Let’s talk signage.
Some thoughts, ideas, and musings on in-store signage.
- Have your sale signs, event signs, return policy, etc., printed by a professional. Anything that you put up in your store helps to define your brand. If you want to be viewed as a professional business, your store needs to reflect that.
- If your signs are going to be handmade, they should be typed up and printed.
- No neon. You do not need neon paper to get the attention of customers. Well placed signs with a bold and simple font should do the trick.
- Leave the scrapbook supplies at home (unless, of course, you own a scrapbook specialty shop). Do away with cutesy borders, patterned paper, unnecessary embellishments on your store signage. Sale signs, directional signs, etc., should not distract from your lovely merchandise. (Ok…I DO use stamps…a lot…only letters and numbers though…no snowmen, daisies, or horses).
- Get a paper cutter. Use your paper cutter.
- Pick a font and be consistent. Again, this goes back to branding. Try to find a clean font that fits your store. You don’t want one that’s difficult to read or too flowery. Use this font in your advertising, on your business cards, on your in-store signage, etc.
- Proofread everything. Proofread it again. Then have someone else proof it. And maybe someone else, too. I can’t say it enough. Grammatical errors have no place in a business.

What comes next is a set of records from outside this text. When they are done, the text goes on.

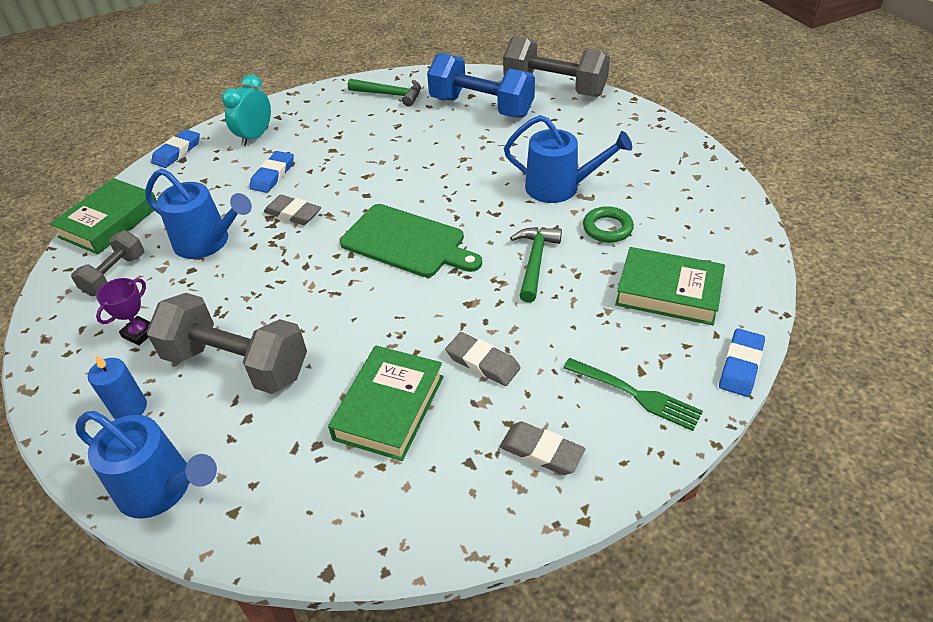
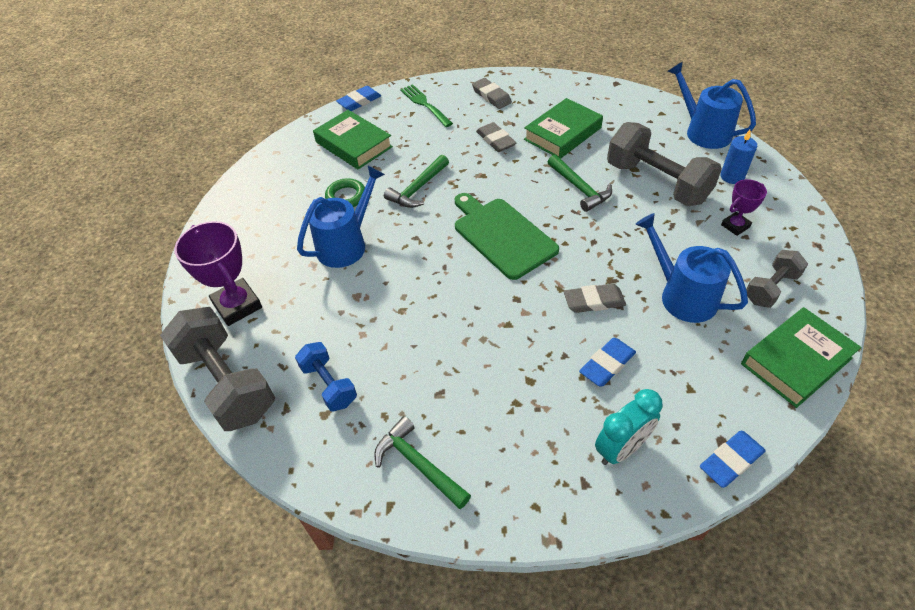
camera: 155 degrees left, 5 degrees up
(293, 213) = (594, 301): grey eraser -> grey eraser turned 60 degrees counterclockwise
(337, 324) = (580, 188): none -> green hammer
(481, 107) = (329, 385): blue dumbbell -> blue dumbbell, size x0.55
(559, 187) = (346, 244): blue watering can -> blue watering can turned 90 degrees clockwise
(603, 122) = (237, 305): none -> purple trophy

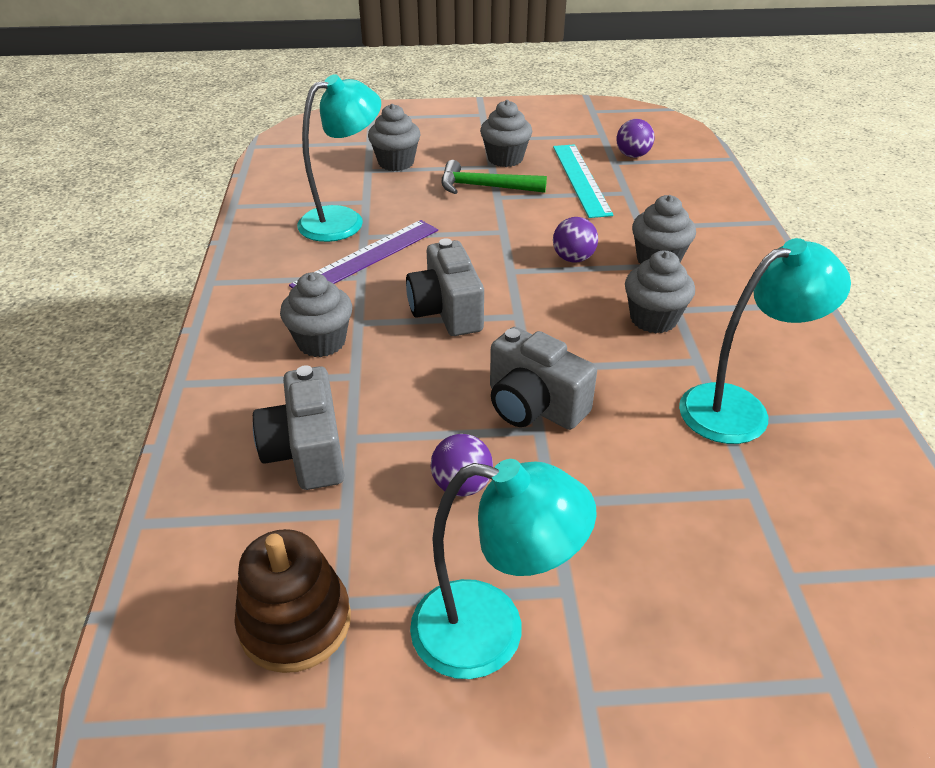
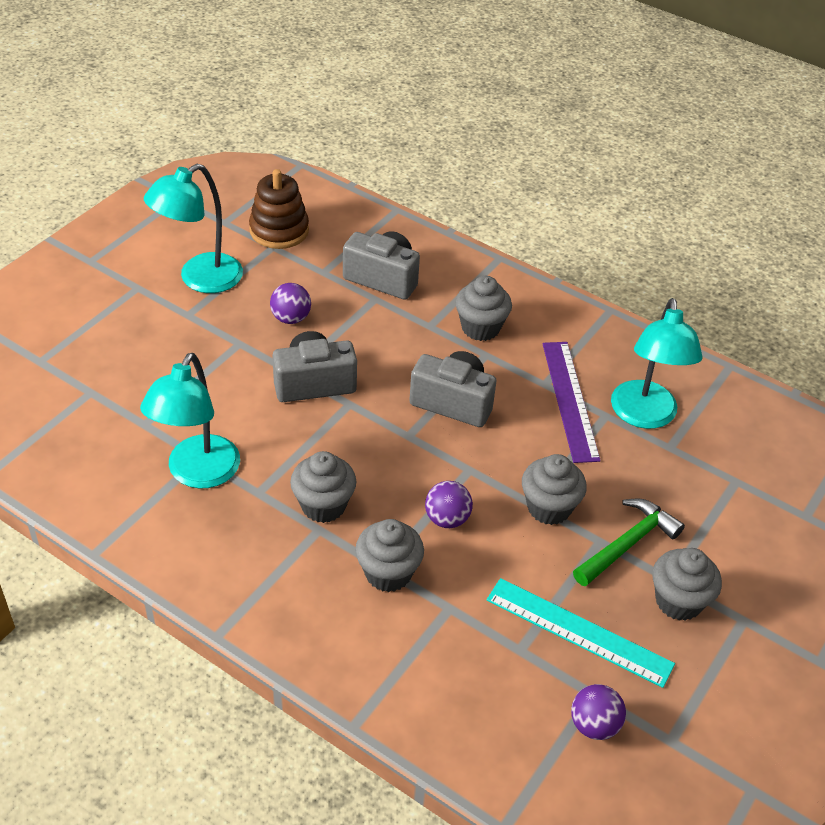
camera: 125 degrees right, 5 degrees up
(396, 163) = (737, 509): grey cupcake -> grey cupcake (549, 507)

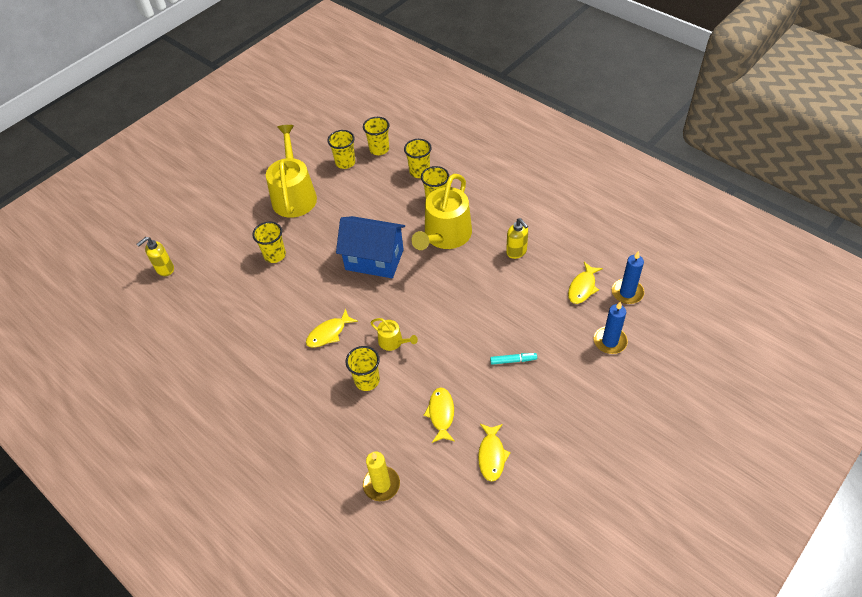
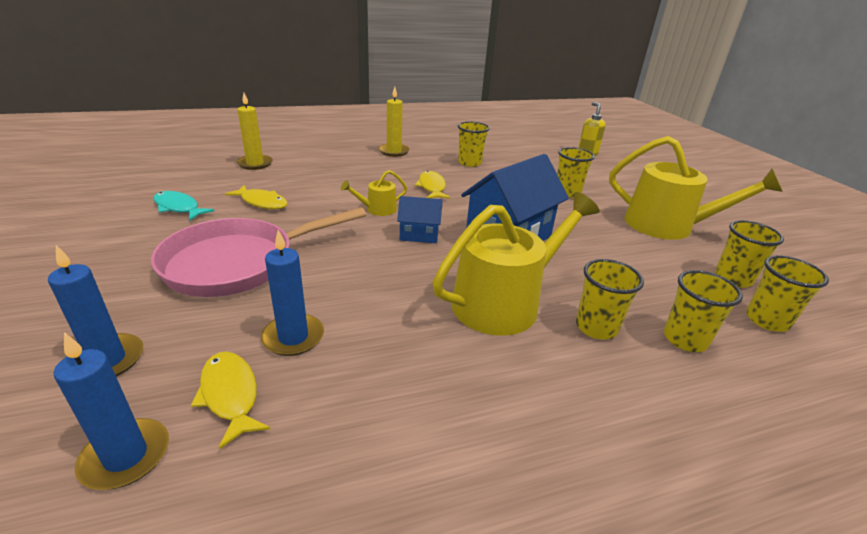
camera: 115 degrees right, 20 degrees down
(267, 404) = (394, 151): none -> yellow candle
(367, 380) = (354, 186): yellow cup -> yellow cup (469, 163)
(408, 301) = (419, 235): none -> blue house
(445, 236) = (503, 302): yellow watering can -> yellow watering can turned 90 degrees clockwise
(491, 455) = (179, 208): yellow fish -> turquoise fish
(513, 360) = (239, 263): turquoise marker -> pink pan
(516, 252) = (398, 357): yellow soap dispenser -> none
(539, 292) = (293, 337): none -> blue candle

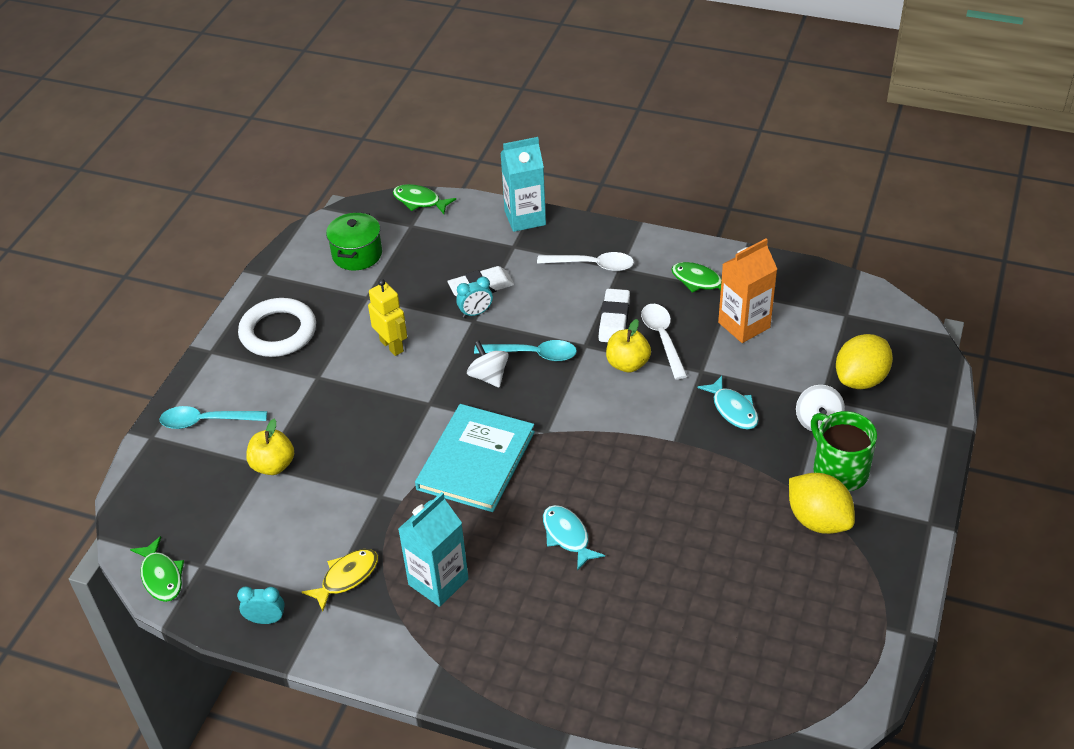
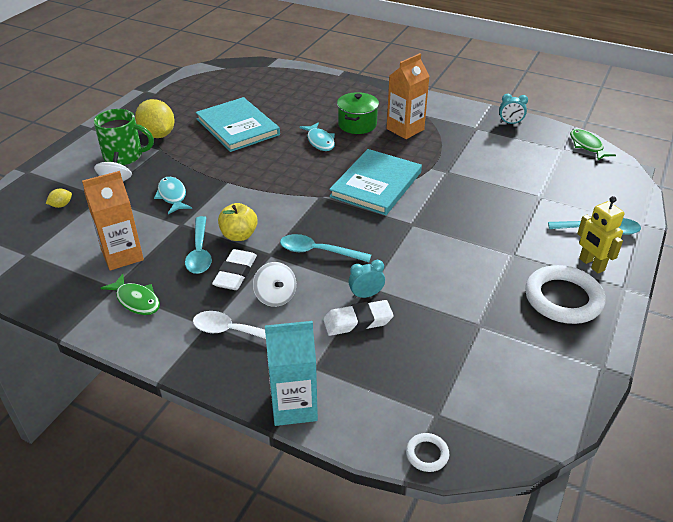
camera: 175 degrees left, 5 degrees down
(273, 465) = (531, 196): yellow apple -> none
(346, 577) = (463, 136): yellow fish -> none
(357, 254) = (498, 380): green pot -> green pot (357, 124)
(392, 346) = (447, 273): yellow robot -> yellow robot (591, 264)
(419, 201) = (427, 454): green fish -> white ring
(438, 582) = (405, 129): turquoise carton -> orange carton
(488, 376) = (360, 238): white spinning top -> white spinning top (275, 296)
(662, 338) = (199, 252): white spoon -> turquoise spoon
(704, 554) = (237, 127): none -> turquoise book
(839, 470) = (124, 156): green mug -> green mug turned 60 degrees counterclockwise
(861, 379) = (61, 205): yellow lemon -> yellow lemon, size x0.44

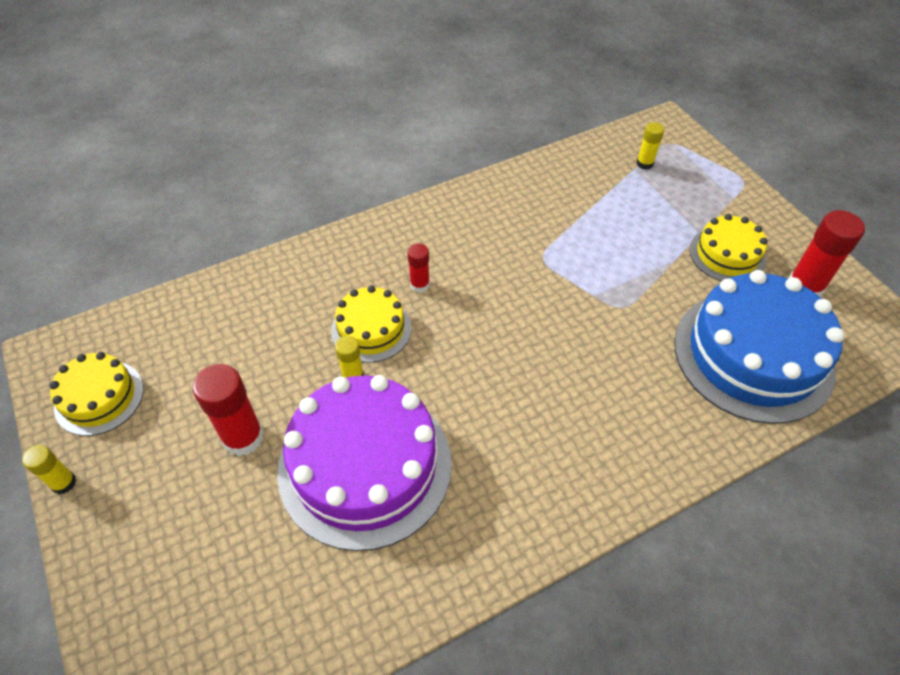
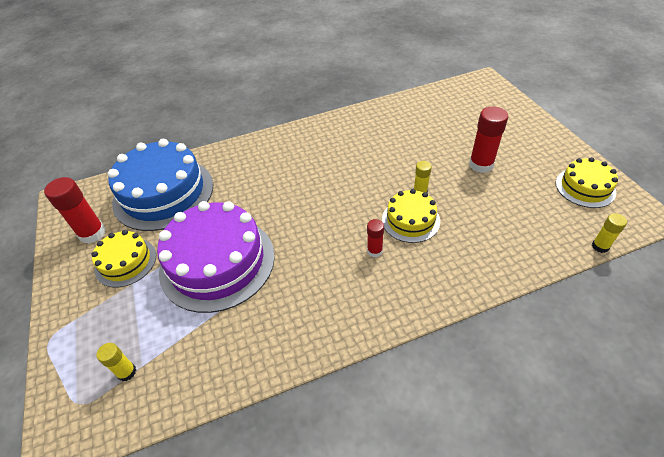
camera: 170 degrees left, 5 degrees down
(64, 483) = (575, 149): yellow glue stick -> yellow glue stick (600, 246)
(365, 465) = (408, 151): purple cake -> purple cake (217, 262)

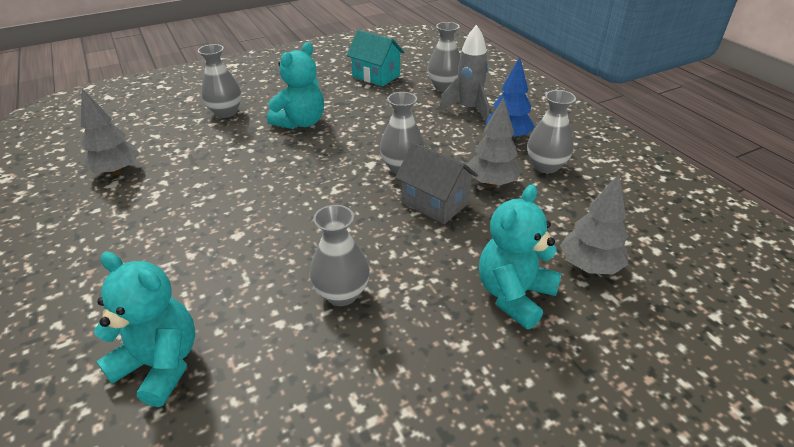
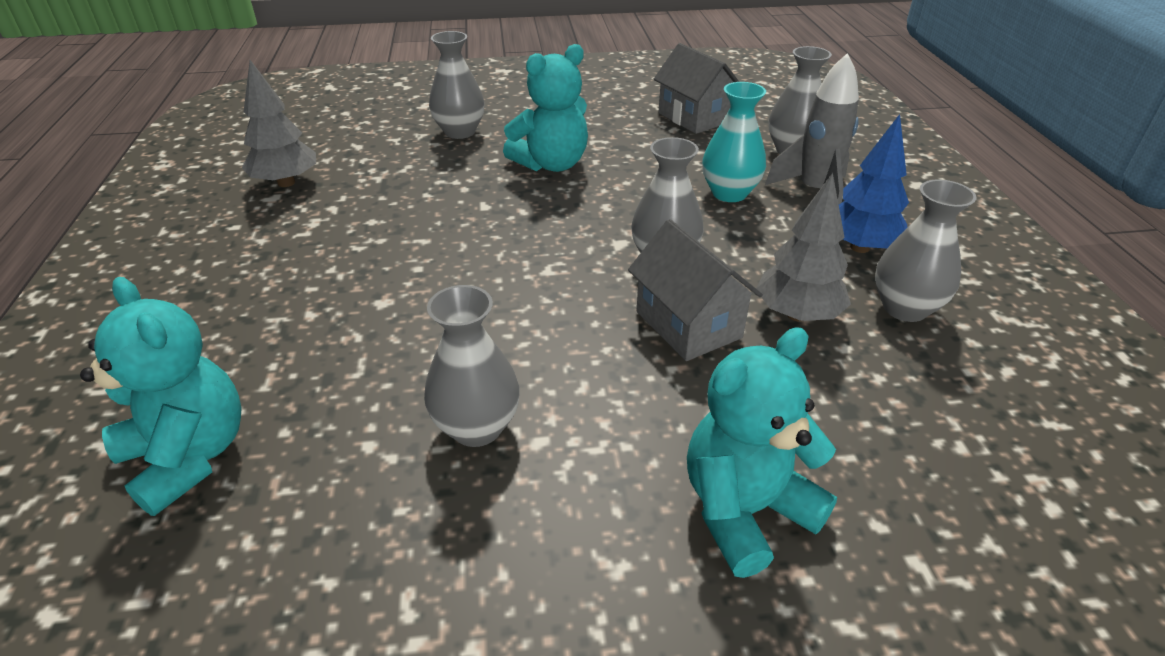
camera: 20 degrees right, 0 degrees up
(376, 76) = (694, 117): turquoise house -> grey house
(420, 120) = (729, 193): none -> turquoise vase
(589, 266) = (906, 499): grey tree -> none

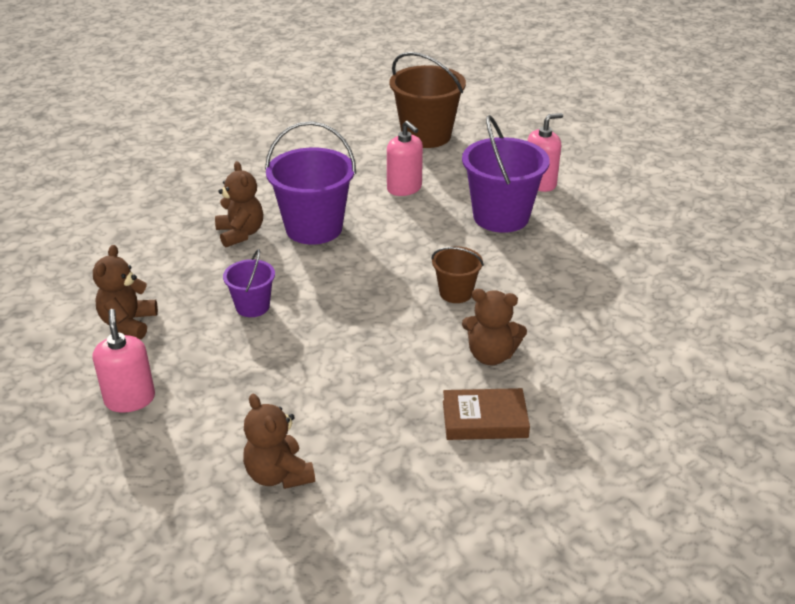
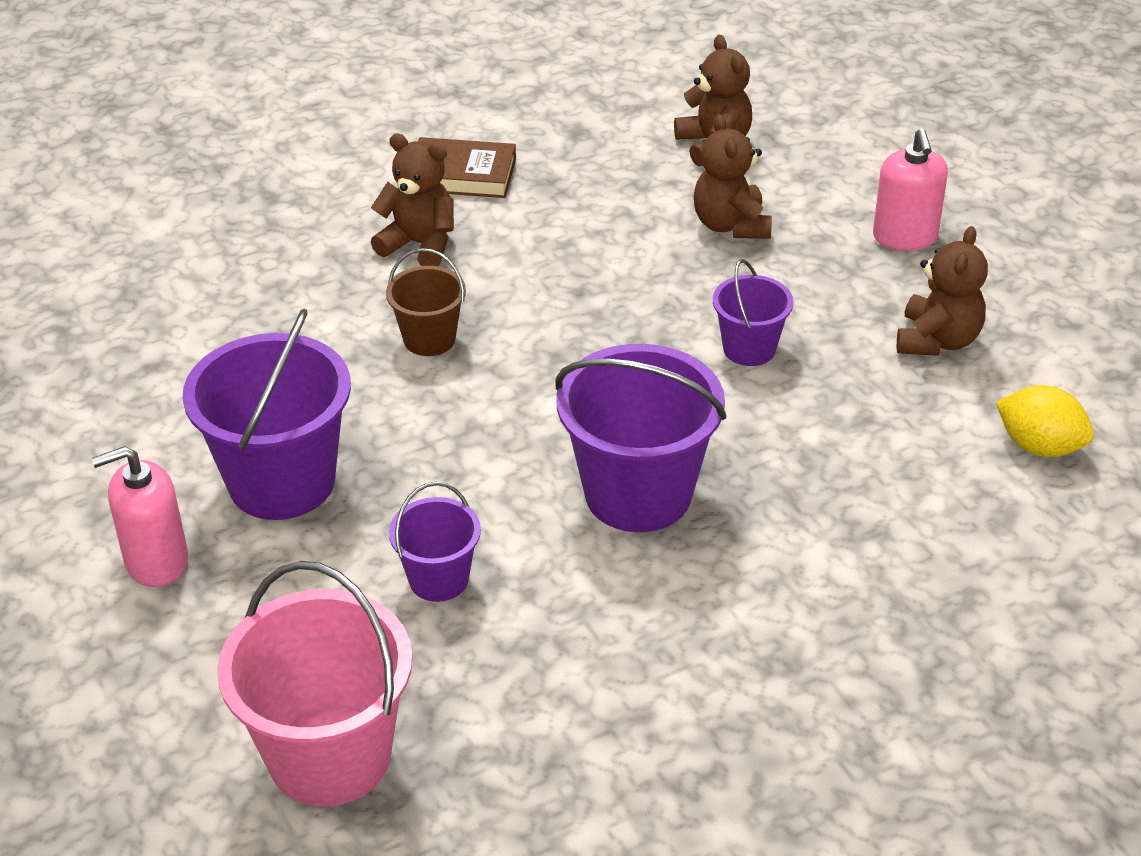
camera: 170 degrees left, 5 degrees up
(87, 269) = (1039, 446): none -> yellow lemon
(240, 234) = (776, 495): brown teddy bear -> brown teddy bear (731, 225)
(404, 188) = (438, 579): pink soap dispenser -> purple bucket
(426, 136) = (330, 756): brown bucket -> pink bucket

If you are unsure where to put an apostrophe, Google it. Maybe even Google it some more. If you really struggle with spelling and grammar, keep a notebook with your findings. This way, you’ll have a quick reference guide for the next time you are making a sign. Some common errors I’ve seen…Womens Clothing. Womans’ Clothing. Childrens’ Clothing. Kid’s Clothing.
There are many more things I could add to this list, but alas, that is all for today! Feel free to comment other suggestions/tips/pet-peeves on this wonderful topic!
(In case you’re wondering: Women’s Clothing. Children’s Clothing. Kids’ Clothing.)